Don’t wait until the end of the design (or development!) process to think about accessibility issues. Accessibility is not just a buzzword. It’s not just a checkbox on your prepare for deployment list. It’s about making sure there are as few barriers as possible for all your users. And no, I’m not talking about capturing a few extra folks who might be sight or hearing impaired. I’m talking about the larger (and largely invisible) group of people who have various kinds of color blindness. I’m talking about making your app easy to use by people who are keeping track of kids while shopping for groceries, or students in a lecture, or people working in a poorly lit office or out in the sunshine at a soccer game.
Mobile devices are mobile and people take them everywhere. This is both a strength, because they tend to always have them available; and a weakness, because they take them into less than ideal situations and still expect to be able to use them. Accessibility features are for everyone, not just people you think of as being covered by (inadequate) ADA laws. And accessibility works best for everyone if it is part of the initial design decisions rather than being an after thought. Make it part of the design. Make it part of testing. If the team pushes back, come up with use cases for otherwise able people who would benefit. Can’t come up with an appropriate use case? Try harder.

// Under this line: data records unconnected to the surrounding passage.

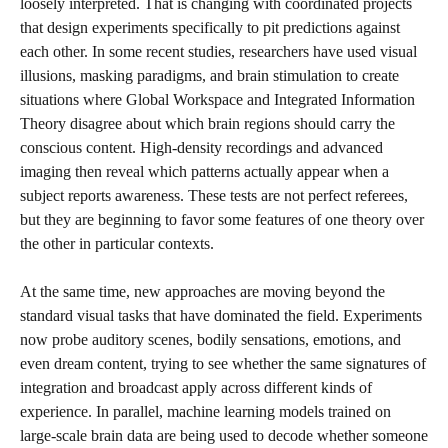
loosely interpreted. That is changing with coordinated projects
that design experiments specifically to pit predictions against
each other. In some recent studies, researchers have used visual
illusions, masking paradigms, and brain stimulation to create
situations where Global Workspace and Integrated Information
Theory disagree about which brain regions should carry the
conscious content. High-density recordings and advanced
imaging then reveal which patterns actually appear when a
subject reports awareness. These tests are not perfect referees,
but they are beginning to favor some features of one theory over
the other in particular contexts.
At the same time, new approaches are moving beyond the
standard visual tasks that have dominated the field. Experiments
now probe auditory scenes, bodily sensations, emotions, and
even dream content, trying to see whether the same signatures of
integration and broadcast apply across different kinds of
experience. In parallel, machine learning models trained on
large-scale brain data are being used to decode whether someone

Sometimes the pushback will come from the client. Be ready with your arguments. Implementing accessibility features up front tends to be cheaper (and more thorough and less likely to break things) than bolting it on at the end. You have to test accessibility features because, whether or not you intend them to be used, someone will eventually use them. Making sure accessibility features don’t break your app (even if your app doesn’t make full use of them) can save you losing that customer plus all the friends they tell about the problem. It’s cheaper to keep an existing user than to get new ones. Plus, it’s the right thing to do.